[SELECTED EXTRACT Boundary: Start]
On Wed, Feb 15, 2012 at 3:27 PM, Matt <[email protected]> wrote:

> On Wed, Feb 15, 2012 at 3:03 PM, Dean Landolt <[email protected]>wrote:
>
>> On Wed, Feb 15, 2012 at 12:35 PM, Matt <[email protected]> wrote:
>>
>>> On Wed, Feb 15, 2012 at 12:01 PM, Chris Scribner <[email protected]>wrote:
>>>
>>>> On the topic of "why use node to service static files"...
>>>>
>>>> Because if you don't need to understand, configure, and maintain an
>>>> extra piece of software in your stack, things get simpler.
>>>>
>>>
>>> On a very basic level yes, but there are more advantages to using a
>>> front-end nginx server than there are this one downside of "it's another
>>> piece of software".
>>>
>>
>> That's a value judgement that you can't possibly make for other people.
>> Nor are you in any position to understand what is *good enough* for
>> other people's use cases.
>>
>
> I'm trying to stick to facts. But sure, if you weighed the pros of running
> a proxy front end extremely low against the  con of having 1 more piece of
> software running, then you may come out with having a proxy as a negative.
[SELECTED EXTRACT Boundary: End]
[INPUT DATA Boundary: Start]
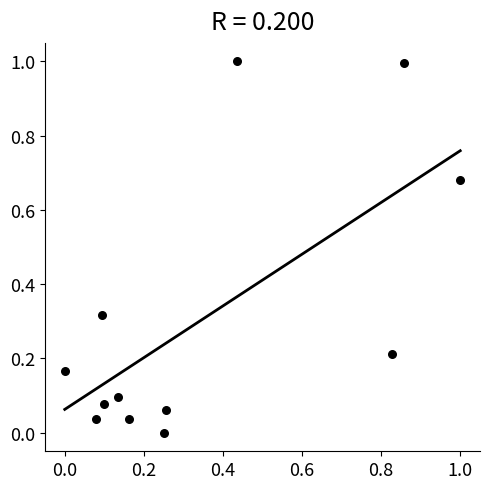

What is the range of X values (max minus min)?

1.0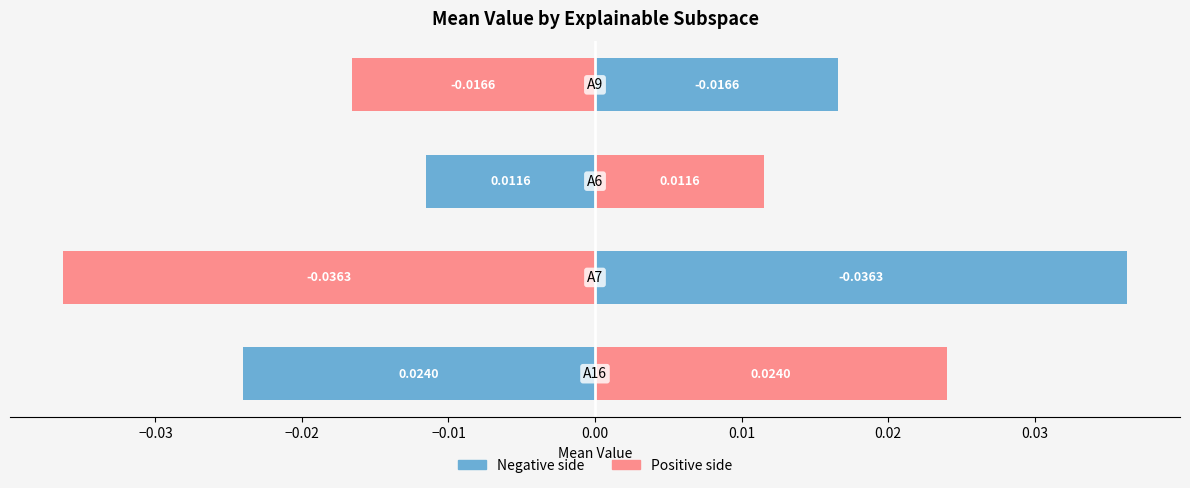

Between −0.04 and −0.03, which is larger?

−0.03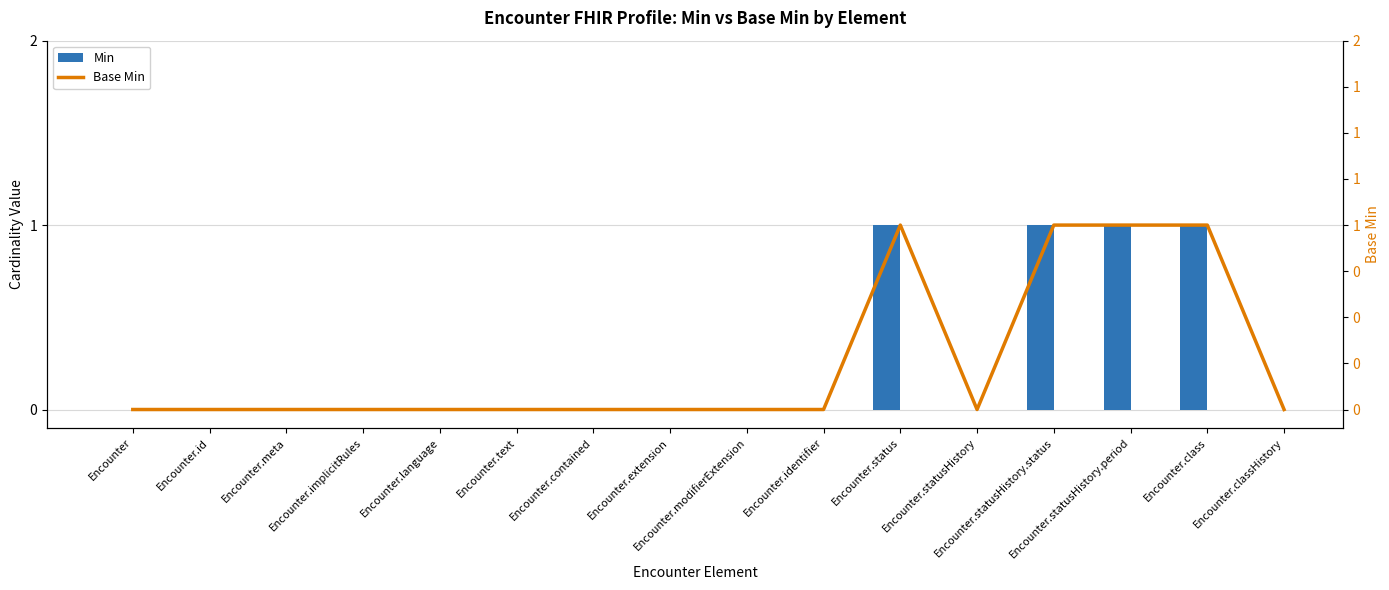

What is the sum of all Base Min values?

4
[INPUT DATA Boundary: End]
[TASKS FOR THIS EXERCISE]
1. In the email thread on serving static files, give the passage from "On Wed, Feb 15, 2012 at 3:27" to "things get simpler." again, swapping "node" for "Python".
2. Continue the email thread on serving static files with node, picking up after its last message.

[RESPONSES BY ITEM NUMBER]
1.
On Wed, Feb 15, 2012 at 3:27 PM, Matt <[email protected]> wrote:

> On Wed, Feb 15, 2012 at 3:03 PM, Dean Landolt <[email protected]>wrote:
>
>> On Wed, Feb 15, 2012 at 12:35 PM, Matt <[email protected]> wrote:
>>
>>> On Wed, Feb 15, 2012 at 12:01 PM, Chris Scribner <[email protected]>wrote:
>>>
>>>> On the topic of "why use Python to service static files"...
>>>>
>>>> Because if you don't need to understand, configure, and maintain an
>>>> extra piece of software in your stack, things get simpler.

2.
> But I would hope people are aware of all the benefits before making that
> choice. Having one more piece of software in place is a con you have to
> deal with once. The rest of the benefits you gain occur all the time:
>
> - Ability to proxy to multiple different backends as your site expands
> (e.g. maybe even mixing technologies, such as Rack/Sinatra and Node).
>

Proxying and load balancing, eh? That's wonderful if you can succinctly
express all your logic here in a clunky declarative config file. Yes, it's
better than apache, but let's not kid ourselves -- couldn't a lot of that
be made substantially more efficient with a more suitable tool for this
logic? So if node makes a good static file server it makes an even better
proxy. Perhaps moreso for LB.


> - A well tested, battle hardened static file server with support for all
> of HTTP already coded in (e.g. will your Node file server do
> If-Modified-Since? ETags? Gzip compress on the fly?
>

It could. And I suspect there'll be a lib for that (done in c) some day.
Your use of the word "battle hardened" seems to preclude the use of
anything new. That's your prerogative, and perhaps sound advice, but you're
wielding it like a sledgehammer. There's room for nuance here.


> Support sendfile()?
>

Perhaps eventually.


> Log correctly when scaled to multiple CPUs? Support Accept headers?)
>

Of course node supports accept headers. You're just thinking purely terms
of static files -- there's not a lot of win in conneg there. But since you
mention it yes, we really should be doing conneg. You need a more complex
content processing pipeline to support this properly. Something like what
node can give you.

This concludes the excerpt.